PROBLEM DETAILS ->
Retype each record below word for word. Leave the pictures out.

[Stored items]
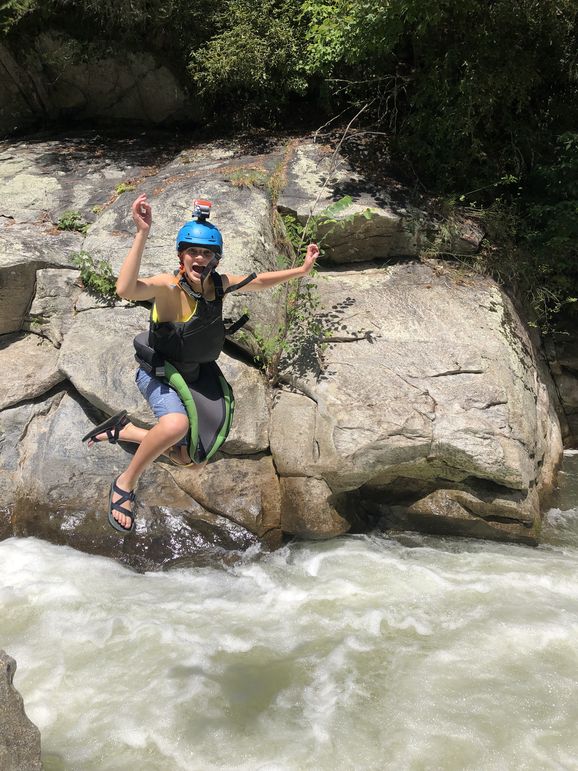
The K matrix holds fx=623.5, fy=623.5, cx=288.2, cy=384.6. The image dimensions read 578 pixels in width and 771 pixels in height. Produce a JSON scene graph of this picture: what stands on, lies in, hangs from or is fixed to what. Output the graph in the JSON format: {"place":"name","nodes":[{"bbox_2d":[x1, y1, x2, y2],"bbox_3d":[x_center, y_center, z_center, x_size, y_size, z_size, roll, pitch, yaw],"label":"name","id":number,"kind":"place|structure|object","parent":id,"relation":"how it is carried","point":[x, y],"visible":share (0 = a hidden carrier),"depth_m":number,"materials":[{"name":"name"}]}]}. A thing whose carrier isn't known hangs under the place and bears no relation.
{"place":"outdoors","nodes":[
{"label":"outdoors","id":0,"kind":"place"},
{"bbox_2d":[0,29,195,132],"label":"rock face","id":1,"kind":"structure","parent":0,"point":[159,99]},
{"bbox_2d":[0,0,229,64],"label":"tree","id":2,"kind":"object","parent":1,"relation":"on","point":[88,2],"visible":0.81,"depth_m":8.79,"materials":[{"name":"green plant"}]},
{"bbox_2d":[83,190,320,533],"bbox_3d":[-0.485,-0.138,3.349,0.992,1.548,0.877,0,14,1],"label":"woman","id":3,"kind":"object","parent":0,"point":[164,425],"visible":0.9,"depth_m":3.21},
{"bbox_2d":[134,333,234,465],"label":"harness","id":4,"kind":"object","parent":3,"relation":"on","point":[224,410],"visible":0.65,"depth_m":3.60,"materials":[{"name":"fabric"}]},
{"bbox_2d":[191,199,211,220],"bbox_3d":[-0.466,-0.930,3.318,0.114,0.106,0.154,0,14,1],"label":"action camera","id":5,"kind":"object","parent":3,"relation":"on","point":[199,203],"visible":0.95,"depth_m":3.31,"materials":[{"name":"black plastic"}]},
{"bbox_2d":[0,454,577,770],"label":"river","id":6,"kind":"structure","parent":0,"point":[559,752],"materials":[{"name":"liquid"}]},
{"bbox_2d":[0,650,42,770],"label":"rock","id":7,"kind":"object","parent":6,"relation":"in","point":[2,671],"visible":0.98,"depth_m":2.56,"materials":[{"name":"grey stone"}]},
{"bbox_2d":[0,122,562,569],"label":"rock face","id":8,"kind":"object","parent":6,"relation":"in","point":[124,336],"visible":0.71},
{"bbox_2d":[56,210,90,233],"bbox_3d":[-2.504,-1.857,7.247,0.508,0.310,0.493,0,14,1],"label":"plant","id":9,"kind":"object","parent":8,"relation":"on","point":[62,222],"visible":0.68,"depth_m":7.21,"materials":[{"name":"green plant"}]},
{"bbox_2d":[70,250,118,300],"bbox_3d":[-1.912,-1.069,6.247,0.649,0.514,0.627,0,14,1],"label":"plant","id":10,"kind":"object","parent":8,"relation":"on","point":[86,276],"visible":0.65,"depth_m":6.20,"materials":[{"name":"green plant"}]},
{"bbox_2d":[113,181,136,194],"bbox_3d":[-2.061,-2.459,7.865,0.377,0.216,0.405,0,14,1],"label":"plant","id":11,"kind":"object","parent":8,"relation":"on","point":[121,187],"visible":0.56,"depth_m":7.84,"materials":[{"name":"green plant"}]},
{"bbox_2d":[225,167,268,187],"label":"grass tuft","id":12,"kind":"object","parent":8,"relation":"on","point":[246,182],"visible":0.7,"depth_m":7.28,"materials":[{"name":"green plant"}]},
{"bbox_2d":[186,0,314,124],"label":"shrub","id":13,"kind":"object","parent":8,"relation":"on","point":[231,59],"visible":0.81,"depth_m":8.91,"materials":[{"name":"green plant"}]},
{"bbox_2d":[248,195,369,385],"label":"shrub","id":14,"kind":"object","parent":8,"relation":"on","point":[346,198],"visible":0.7,"depth_m":5.76,"materials":[{"name":"green plant"}]},
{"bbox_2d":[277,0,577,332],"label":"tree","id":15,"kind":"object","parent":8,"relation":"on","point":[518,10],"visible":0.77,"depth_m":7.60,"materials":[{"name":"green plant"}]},
{"label":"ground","id":16,"kind":"structure","parent":0},
{"bbox_2d":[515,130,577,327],"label":"shrub","id":17,"kind":"object","parent":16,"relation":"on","point":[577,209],"visible":0.79,"depth_m":7.53,"materials":[{"name":"green plant"}]},
{"bbox_2d":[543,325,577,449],"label":"rock","id":18,"kind":"object","parent":16,"relation":"on","point":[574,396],"visible":0.41,"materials":[{"name":"grey stone"}]}
]}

RESPONSE TO THE TASK ->
The K matrix holds fx=623.5, fy=623.5, cx=288.2, cy=384.6. The image dimensions read 578 pixels in width and 771 pixels in height. Produce a JSON scene graph of this picture: what stands on, lies in, hangs from or is fixed to what. Output the graph in the JSON format: {"place":"name","nodes":[{"bbox_2d":[x1, y1, x2, y2],"bbox_3d":[x_center, y_center, z_center, x_size, y_size, z_size, roll, pitch, yaw],"label":"name","id":number,"kind":"place|structure|object","parent":id,"relation":"how it is carried","point":[x, y],"visible":share (0 = a hidden carrier),"depth_m":number,"materials":[{"name":"name"}]}]}. A thing whose carrier isn't known hangs under the place and bears no relation.
{"place":"outdoors","nodes":[
{"label":"outdoors","id":0,"kind":"place"},
{"bbox_2d":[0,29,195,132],"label":"rock face","id":1,"kind":"structure","parent":0,"point":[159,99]},
{"bbox_2d":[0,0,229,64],"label":"tree","id":2,"kind":"object","parent":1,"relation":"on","point":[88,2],"visible":0.81,"depth_m":8.79,"materials":[{"name":"green plant"}]},
{"bbox_2d":[83,190,320,533],"bbox_3d":[-0.485,-0.138,3.349,0.992,1.548,0.877,0,14,1],"label":"woman","id":3,"kind":"object","parent":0,"point":[164,425],"visible":0.9,"depth_m":3.21},
{"bbox_2d":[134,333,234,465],"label":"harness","id":4,"kind":"object","parent":3,"relation":"on","point":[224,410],"visible":0.65,"depth_m":3.60,"materials":[{"name":"fabric"}]},
{"bbox_2d":[191,199,211,220],"bbox_3d":[-0.466,-0.930,3.318,0.114,0.106,0.154,0,14,1],"label":"action camera","id":5,"kind":"object","parent":3,"relation":"on","point":[199,203],"visible":0.95,"depth_m":3.31,"materials":[{"name":"black plastic"}]},
{"bbox_2d":[0,454,577,770],"label":"river","id":6,"kind":"structure","parent":0,"point":[559,752],"materials":[{"name":"liquid"}]},
{"bbox_2d":[0,650,42,770],"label":"rock","id":7,"kind":"object","parent":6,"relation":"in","point":[2,671],"visible":0.98,"depth_m":2.56,"materials":[{"name":"grey stone"}]},
{"bbox_2d":[0,122,562,569],"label":"rock face","id":8,"kind":"object","parent":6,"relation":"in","point":[124,336],"visible":0.71},
{"bbox_2d":[56,210,90,233],"bbox_3d":[-2.504,-1.857,7.247,0.508,0.310,0.493,0,14,1],"label":"plant","id":9,"kind":"object","parent":8,"relation":"on","point":[62,222],"visible":0.68,"depth_m":7.21,"materials":[{"name":"green plant"}]},
{"bbox_2d":[70,250,118,300],"bbox_3d":[-1.912,-1.069,6.247,0.649,0.514,0.627,0,14,1],"label":"plant","id":10,"kind":"object","parent":8,"relation":"on","point":[86,276],"visible":0.65,"depth_m":6.20,"materials":[{"name":"green plant"}]},
{"bbox_2d":[113,181,136,194],"bbox_3d":[-2.061,-2.459,7.865,0.377,0.216,0.405,0,14,1],"label":"plant","id":11,"kind":"object","parent":8,"relation":"on","point":[121,187],"visible":0.56,"depth_m":7.84,"materials":[{"name":"green plant"}]},
{"bbox_2d":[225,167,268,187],"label":"grass tuft","id":12,"kind":"object","parent":8,"relation":"on","point":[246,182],"visible":0.7,"depth_m":7.28,"materials":[{"name":"green plant"}]},
{"bbox_2d":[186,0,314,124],"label":"shrub","id":13,"kind":"object","parent":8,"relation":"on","point":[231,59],"visible":0.81,"depth_m":8.91,"materials":[{"name":"green plant"}]},
{"bbox_2d":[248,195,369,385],"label":"shrub","id":14,"kind":"object","parent":8,"relation":"on","point":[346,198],"visible":0.7,"depth_m":5.76,"materials":[{"name":"green plant"}]},
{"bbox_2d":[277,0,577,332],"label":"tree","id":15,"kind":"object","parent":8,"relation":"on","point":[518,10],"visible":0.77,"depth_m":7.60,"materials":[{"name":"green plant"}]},
{"label":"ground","id":16,"kind":"structure","parent":0},
{"bbox_2d":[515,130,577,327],"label":"shrub","id":17,"kind":"object","parent":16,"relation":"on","point":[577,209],"visible":0.79,"depth_m":7.53,"materials":[{"name":"green plant"}]},
{"bbox_2d":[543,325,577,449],"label":"rock","id":18,"kind":"object","parent":16,"relation":"on","point":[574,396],"visible":0.41,"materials":[{"name":"grey stone"}]}
]}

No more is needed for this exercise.